Extracted data entries:
* * * *

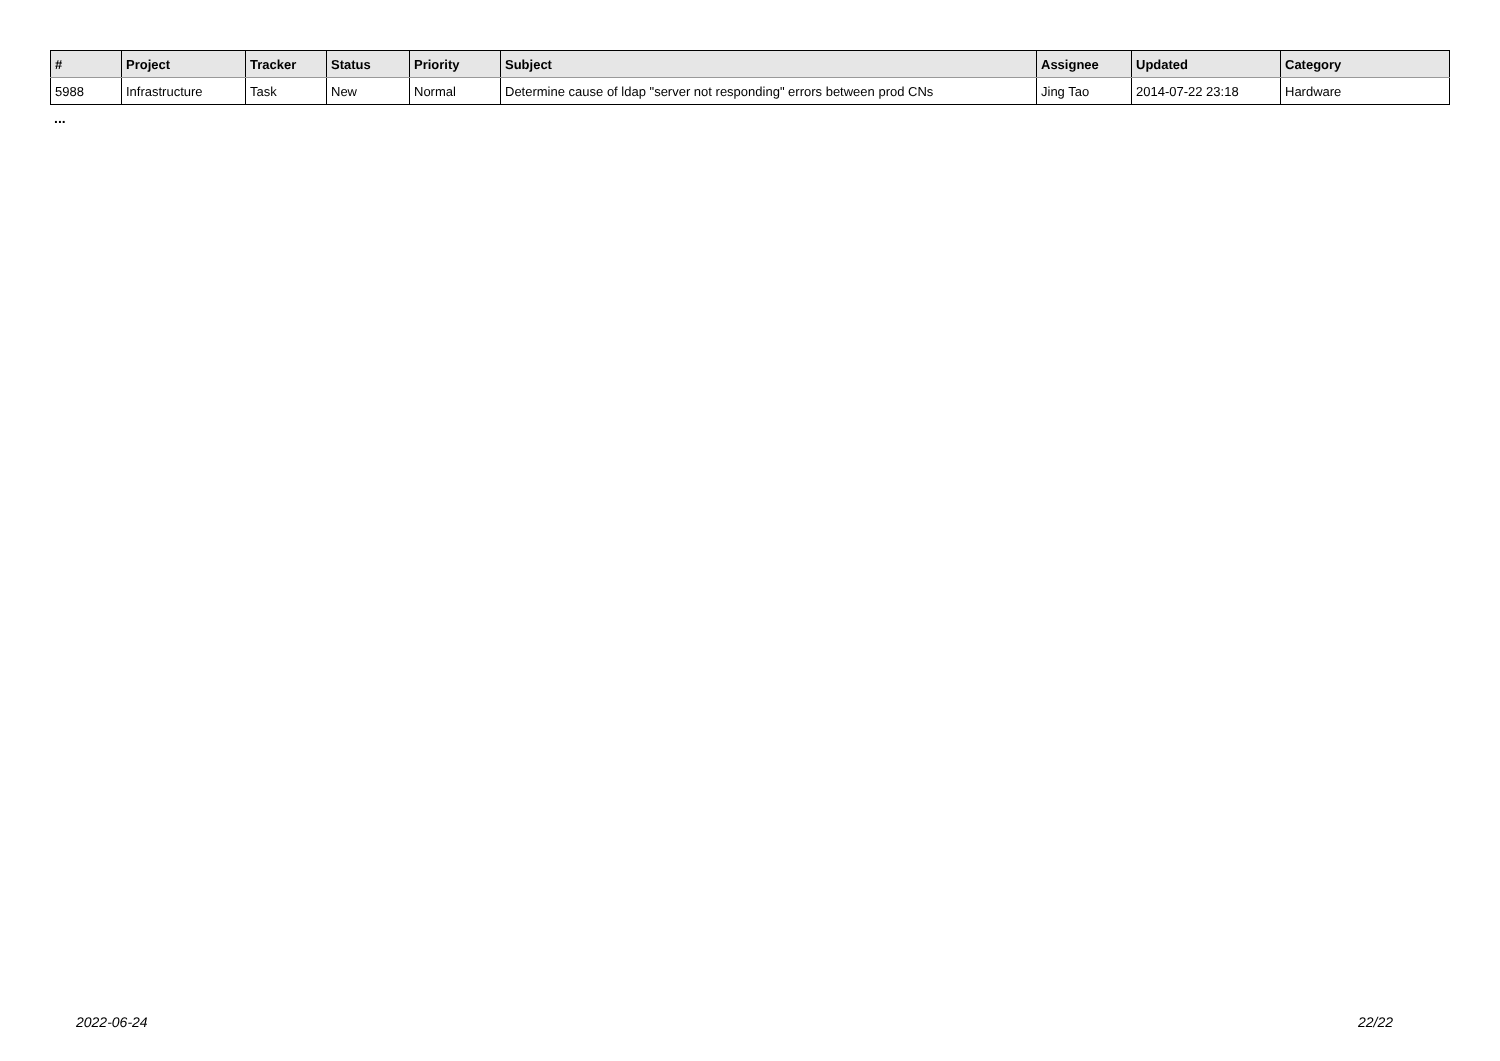| # | Project | Tracker | Status | Priority | Subject | Assignee | Updated | Category |
| --- | --- | --- | --- | --- | --- | --- | --- | --- |
| 5988 | Infrastructure | Task | New | Normal | Determine cause of ldap "server not responding" errors between prod CNs | Jing Tao | 2014-07-22 23:18 | Hardware |
...
2022-06-24 22/22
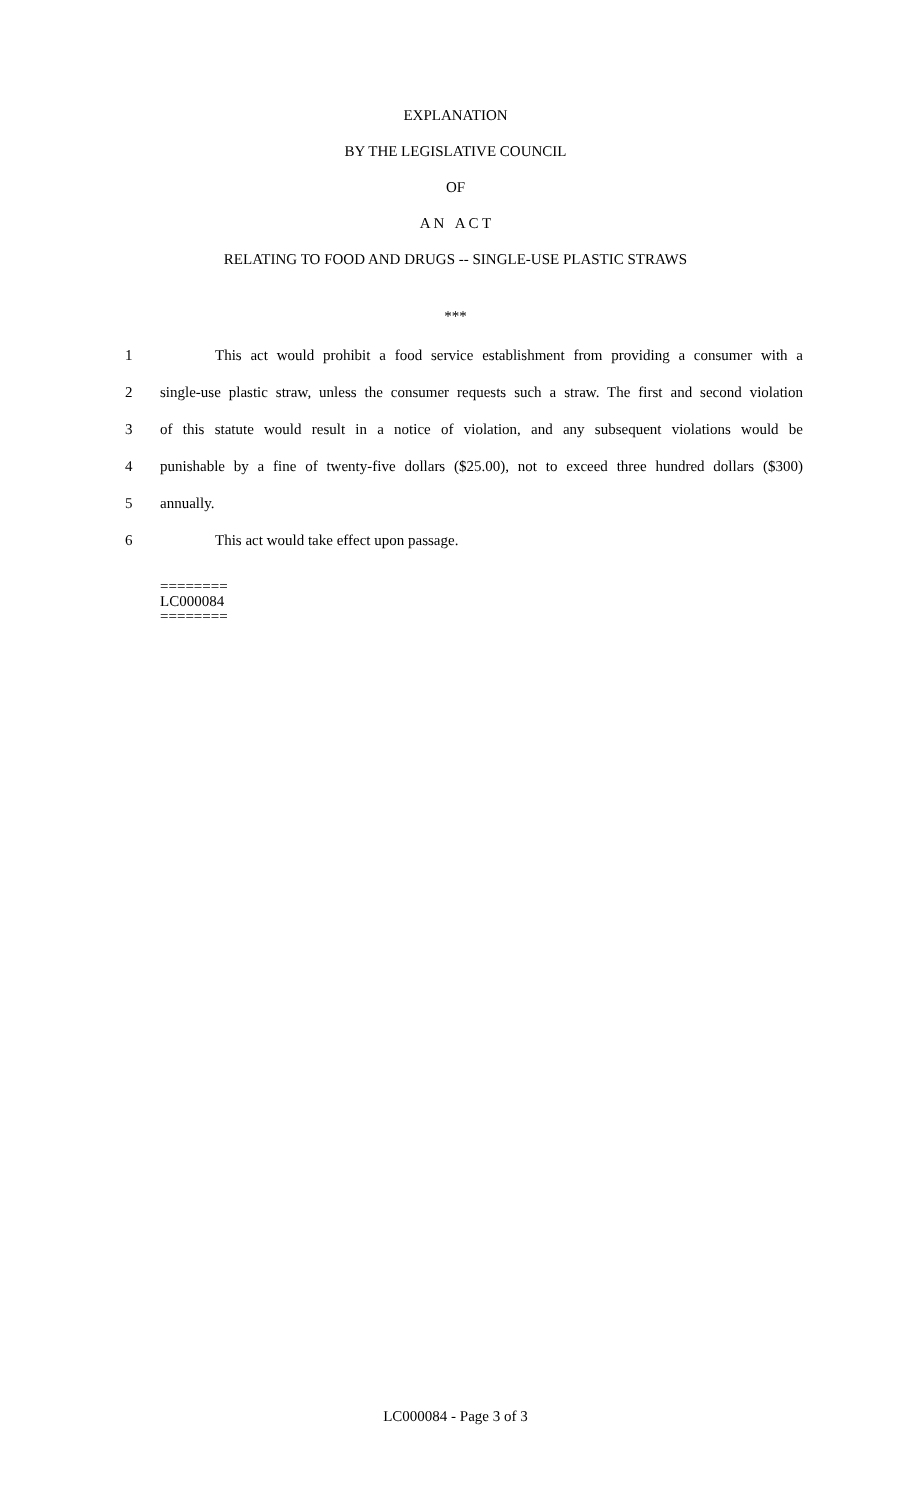EXPLANATION
BY THE LEGISLATIVE COUNCIL
OF
A N A C T
RELATING TO FOOD AND DRUGS -- SINGLE-USE PLASTIC STRAWS
***
1 This act would prohibit a food service establishment from providing a consumer with a
2 single-use plastic straw, unless the consumer requests such a straw. The first and second violation
3 of this statute would result in a notice of violation, and any subsequent violations would be
4 punishable by a fine of twenty-five dollars ($25.00), not to exceed three hundred dollars ($300)
5 annually.
6 This act would take effect upon passage.
========
LC000084
========
LC000084 - Page 3 of 3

* * * *

**Task to carry out**
Lines from the one containing "1 This act would" through the last line of the records, restated word for word: that is the whole response.

**Final answer**
1 This act would prohibit a food service establishment from providing a consumer with a
2 single-use plastic straw, unless the consumer requests such a straw. The first and second violation
3 of this statute would result in a notice of violation, and any subsequent violations would be
4 punishable by a fine of twenty-five dollars ($25.00), not to exceed three hundred dollars ($300)
5 annually.
6 This act would take effect upon passage.
========
LC000084
========
LC000084 - Page 3 of 3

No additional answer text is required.